[Data shown Boundary: Start]

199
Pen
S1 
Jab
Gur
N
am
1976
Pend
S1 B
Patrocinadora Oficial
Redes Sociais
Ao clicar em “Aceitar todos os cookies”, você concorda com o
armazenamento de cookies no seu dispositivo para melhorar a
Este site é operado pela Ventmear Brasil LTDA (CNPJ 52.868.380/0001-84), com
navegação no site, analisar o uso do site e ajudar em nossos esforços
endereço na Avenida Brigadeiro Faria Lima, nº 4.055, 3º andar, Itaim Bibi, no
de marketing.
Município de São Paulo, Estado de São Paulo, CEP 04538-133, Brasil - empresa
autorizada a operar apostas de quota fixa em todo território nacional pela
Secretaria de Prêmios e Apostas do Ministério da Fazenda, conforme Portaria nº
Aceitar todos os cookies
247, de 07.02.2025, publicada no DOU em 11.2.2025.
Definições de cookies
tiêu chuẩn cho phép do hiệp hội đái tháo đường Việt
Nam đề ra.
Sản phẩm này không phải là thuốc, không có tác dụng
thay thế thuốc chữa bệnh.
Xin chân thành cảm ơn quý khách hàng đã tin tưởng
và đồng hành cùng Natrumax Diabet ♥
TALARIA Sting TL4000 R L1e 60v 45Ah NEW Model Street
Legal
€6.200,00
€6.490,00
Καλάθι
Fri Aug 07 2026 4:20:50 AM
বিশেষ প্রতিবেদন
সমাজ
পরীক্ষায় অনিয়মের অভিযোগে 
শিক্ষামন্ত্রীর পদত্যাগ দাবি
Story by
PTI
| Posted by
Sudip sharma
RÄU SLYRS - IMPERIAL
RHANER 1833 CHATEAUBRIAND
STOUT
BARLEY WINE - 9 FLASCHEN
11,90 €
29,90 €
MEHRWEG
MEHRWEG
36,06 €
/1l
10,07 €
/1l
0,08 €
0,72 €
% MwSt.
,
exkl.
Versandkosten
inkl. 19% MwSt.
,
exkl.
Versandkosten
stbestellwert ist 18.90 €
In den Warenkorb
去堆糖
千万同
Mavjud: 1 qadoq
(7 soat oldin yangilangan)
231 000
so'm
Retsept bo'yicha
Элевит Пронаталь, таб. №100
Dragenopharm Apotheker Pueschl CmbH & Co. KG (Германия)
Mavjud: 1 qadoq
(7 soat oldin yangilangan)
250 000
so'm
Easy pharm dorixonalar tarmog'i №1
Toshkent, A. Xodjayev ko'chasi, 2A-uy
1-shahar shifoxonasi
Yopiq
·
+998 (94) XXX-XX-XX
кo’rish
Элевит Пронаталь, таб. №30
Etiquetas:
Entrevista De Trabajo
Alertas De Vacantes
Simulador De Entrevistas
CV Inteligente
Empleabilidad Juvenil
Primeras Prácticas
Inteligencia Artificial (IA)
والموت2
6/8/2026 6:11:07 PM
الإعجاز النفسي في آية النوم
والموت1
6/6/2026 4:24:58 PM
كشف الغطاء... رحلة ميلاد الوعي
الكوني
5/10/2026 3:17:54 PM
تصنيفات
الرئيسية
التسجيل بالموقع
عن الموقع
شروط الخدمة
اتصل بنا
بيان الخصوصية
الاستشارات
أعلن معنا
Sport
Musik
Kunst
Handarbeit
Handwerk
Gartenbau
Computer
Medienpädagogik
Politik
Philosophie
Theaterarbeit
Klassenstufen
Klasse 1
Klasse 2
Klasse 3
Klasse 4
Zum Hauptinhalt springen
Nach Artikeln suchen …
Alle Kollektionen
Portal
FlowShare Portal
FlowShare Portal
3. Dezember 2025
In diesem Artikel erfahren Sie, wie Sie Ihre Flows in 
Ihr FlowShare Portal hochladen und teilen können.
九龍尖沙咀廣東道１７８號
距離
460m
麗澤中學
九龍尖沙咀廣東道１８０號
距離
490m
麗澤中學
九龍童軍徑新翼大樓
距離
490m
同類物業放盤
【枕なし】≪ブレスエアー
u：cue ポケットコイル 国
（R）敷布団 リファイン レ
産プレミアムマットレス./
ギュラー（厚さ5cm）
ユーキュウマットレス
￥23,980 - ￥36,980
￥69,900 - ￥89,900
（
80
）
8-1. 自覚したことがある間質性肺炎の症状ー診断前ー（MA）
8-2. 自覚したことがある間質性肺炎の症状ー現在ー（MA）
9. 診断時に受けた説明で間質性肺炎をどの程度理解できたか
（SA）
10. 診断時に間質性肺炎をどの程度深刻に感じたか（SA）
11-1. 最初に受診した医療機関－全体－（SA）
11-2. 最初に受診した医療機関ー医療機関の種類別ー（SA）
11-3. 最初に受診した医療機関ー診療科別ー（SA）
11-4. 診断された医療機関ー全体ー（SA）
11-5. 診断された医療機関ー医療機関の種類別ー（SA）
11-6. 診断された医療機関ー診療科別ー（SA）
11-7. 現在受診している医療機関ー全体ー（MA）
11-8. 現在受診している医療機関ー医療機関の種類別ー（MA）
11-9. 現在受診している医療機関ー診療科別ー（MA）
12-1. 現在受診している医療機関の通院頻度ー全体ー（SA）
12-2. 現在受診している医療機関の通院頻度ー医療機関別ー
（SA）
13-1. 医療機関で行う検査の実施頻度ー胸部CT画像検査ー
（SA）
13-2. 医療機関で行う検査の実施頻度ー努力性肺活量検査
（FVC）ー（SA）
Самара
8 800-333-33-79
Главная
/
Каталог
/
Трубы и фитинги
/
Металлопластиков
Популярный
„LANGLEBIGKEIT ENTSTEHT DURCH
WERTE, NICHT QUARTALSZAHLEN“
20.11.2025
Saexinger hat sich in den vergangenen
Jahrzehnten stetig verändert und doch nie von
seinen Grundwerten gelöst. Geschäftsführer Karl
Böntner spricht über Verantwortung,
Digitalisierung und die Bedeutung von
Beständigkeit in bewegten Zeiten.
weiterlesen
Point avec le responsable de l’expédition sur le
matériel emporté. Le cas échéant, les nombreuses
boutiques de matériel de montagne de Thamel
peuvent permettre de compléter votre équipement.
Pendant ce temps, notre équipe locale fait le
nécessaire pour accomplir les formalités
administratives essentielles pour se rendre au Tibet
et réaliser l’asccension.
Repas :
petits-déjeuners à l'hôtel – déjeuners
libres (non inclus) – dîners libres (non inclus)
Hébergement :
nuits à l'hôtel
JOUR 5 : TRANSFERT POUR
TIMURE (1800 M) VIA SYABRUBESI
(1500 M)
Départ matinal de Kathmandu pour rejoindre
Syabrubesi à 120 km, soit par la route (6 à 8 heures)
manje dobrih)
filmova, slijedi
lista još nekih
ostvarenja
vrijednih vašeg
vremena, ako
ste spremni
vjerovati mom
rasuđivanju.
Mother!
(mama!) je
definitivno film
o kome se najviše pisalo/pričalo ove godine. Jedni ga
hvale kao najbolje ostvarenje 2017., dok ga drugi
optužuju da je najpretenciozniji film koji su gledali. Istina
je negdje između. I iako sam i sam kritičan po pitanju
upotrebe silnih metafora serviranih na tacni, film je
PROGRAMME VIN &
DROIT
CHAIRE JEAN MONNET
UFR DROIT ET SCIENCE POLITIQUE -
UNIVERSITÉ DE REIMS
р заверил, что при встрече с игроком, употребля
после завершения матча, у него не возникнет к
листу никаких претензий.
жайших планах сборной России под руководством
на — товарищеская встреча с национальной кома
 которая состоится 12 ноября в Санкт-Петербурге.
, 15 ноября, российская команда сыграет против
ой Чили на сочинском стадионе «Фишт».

[Data shown Boundary: End]

## Activity
A word-for-word repeat of the full data is needed.

## Solution for this task
199
Pen
S1 
Jab
Gur
N
am
1976
Pend
S1 B
Patrocinadora Oficial
Redes Sociais
Ao clicar em “Aceitar todos os cookies”, você concorda com o
armazenamento de cookies no seu dispositivo para melhorar a
Este site é operado pela Ventmear Brasil LTDA (CNPJ 52.868.380/0001-84), com
navegação no site, analisar o uso do site e ajudar em nossos esforços
endereço na Avenida Brigadeiro Faria Lima, nº 4.055, 3º andar, Itaim Bibi, no
de marketing.
Município de São Paulo, Estado de São Paulo, CEP 04538-133, Brasil - empresa
autorizada a operar apostas de quota fixa em todo território nacional pela
Secretaria de Prêmios e Apostas do Ministério da Fazenda, conforme Portaria nº
Aceitar todos os cookies
247, de 07.02.2025, publicada no DOU em 11.2.2025.
Definições de cookies
tiêu chuẩn cho phép do hiệp hội đái tháo đường Việt
Nam đề ra.
Sản phẩm này không phải là thuốc, không có tác dụng
thay thế thuốc chữa bệnh.
Xin chân thành cảm ơn quý khách hàng đã tin tưởng
và đồng hành cùng Natrumax Diabet ♥
TALARIA Sting TL4000 R L1e 60v 45Ah NEW Model Street
Legal
€6.200,00
€6.490,00
Καλάθι
Fri Aug 07 2026 4:20:50 AM
বিশেষ প্রতিবেদন
সমাজ
পরীক্ষায় অনিয়মের অভিযোগে 
শিক্ষামন্ত্রীর পদত্যাগ দাবি
Story by
PTI
| Posted by
Sudip sharma
RÄU SLYRS - IMPERIAL
RHANER 1833 CHATEAUBRIAND
STOUT
BARLEY WINE - 9 FLASCHEN
11,90 €
29,90 €
MEHRWEG
MEHRWEG
36,06 €
/1l
10,07 €
/1l
0,08 €
0,72 €
% MwSt.
,
exkl.
Versandkosten
inkl. 19% MwSt.
,
exkl.
Versandkosten
stbestellwert ist 18.90 €
In den Warenkorb
去堆糖
千万同
Mavjud: 1 qadoq
(7 soat oldin yangilangan)
231 000
so'm
Retsept bo'yicha
Элевит Пронаталь, таб. №100
Dragenopharm Apotheker Pueschl CmbH & Co. KG (Германия)
Mavjud: 1 qadoq
(7 soat oldin yangilangan)
250 000
so'm
Easy pharm dorixonalar tarmog'i №1
Toshkent, A. Xodjayev ko'chasi, 2A-uy
1-shahar shifoxonasi
Yopiq
·
+998 (94) XXX-XX-XX
кo’rish
Элевит Пронаталь, таб. №30
Etiquetas:
Entrevista De Trabajo
Alertas De Vacantes
Simulador De Entrevistas
CV Inteligente
Empleabilidad Juvenil
Primeras Prácticas
Inteligencia Artificial (IA)
والموت2
6/8/2026 6:11:07 PM
الإعجاز النفسي في آية النوم
والموت1
6/6/2026 4:24:58 PM
كشف الغطاء... رحلة ميلاد الوعي
الكوني
5/10/2026 3:17:54 PM
تصنيفات
الرئيسية
التسجيل بالموقع
عن الموقع
شروط الخدمة
اتصل بنا
بيان الخصوصية
الاستشارات
أعلن معنا
Sport
Musik
Kunst
Handarbeit
Handwerk
Gartenbau
Computer
Medienpädagogik
Politik
Philosophie
Theaterarbeit
Klassenstufen
Klasse 1
Klasse 2
Klasse 3
Klasse 4
Zum Hauptinhalt springen
Nach Artikeln suchen …
Alle Kollektionen
Portal
FlowShare Portal
FlowShare Portal
3. Dezember 2025
In diesem Artikel erfahren Sie, wie Sie Ihre Flows in 
Ihr FlowShare Portal hochladen und teilen können.
九龍尖沙咀廣東道１７８號
距離
460m
麗澤中學
九龍尖沙咀廣東道１８０號
距離
490m
麗澤中學
九龍童軍徑新翼大樓
距離
490m
同類物業放盤
【枕なし】≪ブレスエアー
u：cue ポケットコイル 国
（R）敷布団 リファイン レ
産プレミアムマットレス./
ギュラー（厚さ5cm）
ユーキュウマットレス
￥23,980 - ￥36,980
￥69,900 - ￥89,900
（
80
）
8-1. 自覚したことがある間質性肺炎の症状ー診断前ー（MA）
8-2. 自覚したことがある間質性肺炎の症状ー現在ー（MA）
9. 診断時に受けた説明で間質性肺炎をどの程度理解できたか
（SA）
10. 診断時に間質性肺炎をどの程度深刻に感じたか（SA）
11-1. 最初に受診した医療機関－全体－（SA）
11-2. 最初に受診した医療機関ー医療機関の種類別ー（SA）
11-3. 最初に受診した医療機関ー診療科別ー（SA）
11-4. 診断された医療機関ー全体ー（SA）
11-5. 診断された医療機関ー医療機関の種類別ー（SA）
11-6. 診断された医療機関ー診療科別ー（SA）
11-7. 現在受診している医療機関ー全体ー（MA）
11-8. 現在受診している医療機関ー医療機関の種類別ー（MA）
11-9. 現在受診している医療機関ー診療科別ー（MA）
12-1. 現在受診している医療機関の通院頻度ー全体ー（SA）
12-2. 現在受診している医療機関の通院頻度ー医療機関別ー
（SA）
13-1. 医療機関で行う検査の実施頻度ー胸部CT画像検査ー
（SA）
13-2. 医療機関で行う検査の実施頻度ー努力性肺活量検査
（FVC）ー（SA）
Самара
8 800-333-33-79
Главная
/
Каталог
/
Трубы и фитинги
/
Металлопластиков
Популярный
„LANGLEBIGKEIT ENTSTEHT DURCH
WERTE, NICHT QUARTALSZAHLEN“
20.11.2025
Saexinger hat sich in den vergangenen
Jahrzehnten stetig verändert und doch nie von
seinen Grundwerten gelöst. Geschäftsführer Karl
Böntner spricht über Verantwortung,
Digitalisierung und die Bedeutung von
Beständigkeit in bewegten Zeiten.
weiterlesen
Point avec le responsable de l’expédition sur le
matériel emporté. Le cas échéant, les nombreuses
boutiques de matériel de montagne de Thamel
peuvent permettre de compléter votre équipement.
Pendant ce temps, notre équipe locale fait le
nécessaire pour accomplir les formalités
administratives essentielles pour se rendre au Tibet
et réaliser l’asccension.
Repas :
petits-déjeuners à l'hôtel – déjeuners
libres (non inclus) – dîners libres (non inclus)
Hébergement :
nuits à l'hôtel
JOUR 5 : TRANSFERT POUR
TIMURE (1800 M) VIA SYABRUBESI
(1500 M)
Départ matinal de Kathmandu pour rejoindre
Syabrubesi à 120 km, soit par la route (6 à 8 heures)
manje dobrih)
filmova, slijedi
lista još nekih
ostvarenja
vrijednih vašeg
vremena, ako
ste spremni
vjerovati mom
rasuđivanju.
Mother!
(mama!) je
definitivno film
o kome se najviše pisalo/pričalo ove godine. Jedni ga
hvale kao najbolje ostvarenje 2017., dok ga drugi
optužuju da je najpretenciozniji film koji su gledali. Istina
je negdje između. I iako sam i sam kritičan po pitanju
upotrebe silnih metafora serviranih na tacni, film je
PROGRAMME VIN &
DROIT
CHAIRE JEAN MONNET
UFR DROIT ET SCIENCE POLITIQUE -
UNIVERSITÉ DE REIMS
р заверил, что при встрече с игроком, употребля
после завершения матча, у него не возникнет к
листу никаких претензий.
жайших планах сборной России под руководством
на — товарищеская встреча с национальной кома
 которая состоится 12 ноября в Санкт-Петербурге.
, 15 ноября, российская команда сыграет против
ой Чили на сочинском стадионе «Фишт».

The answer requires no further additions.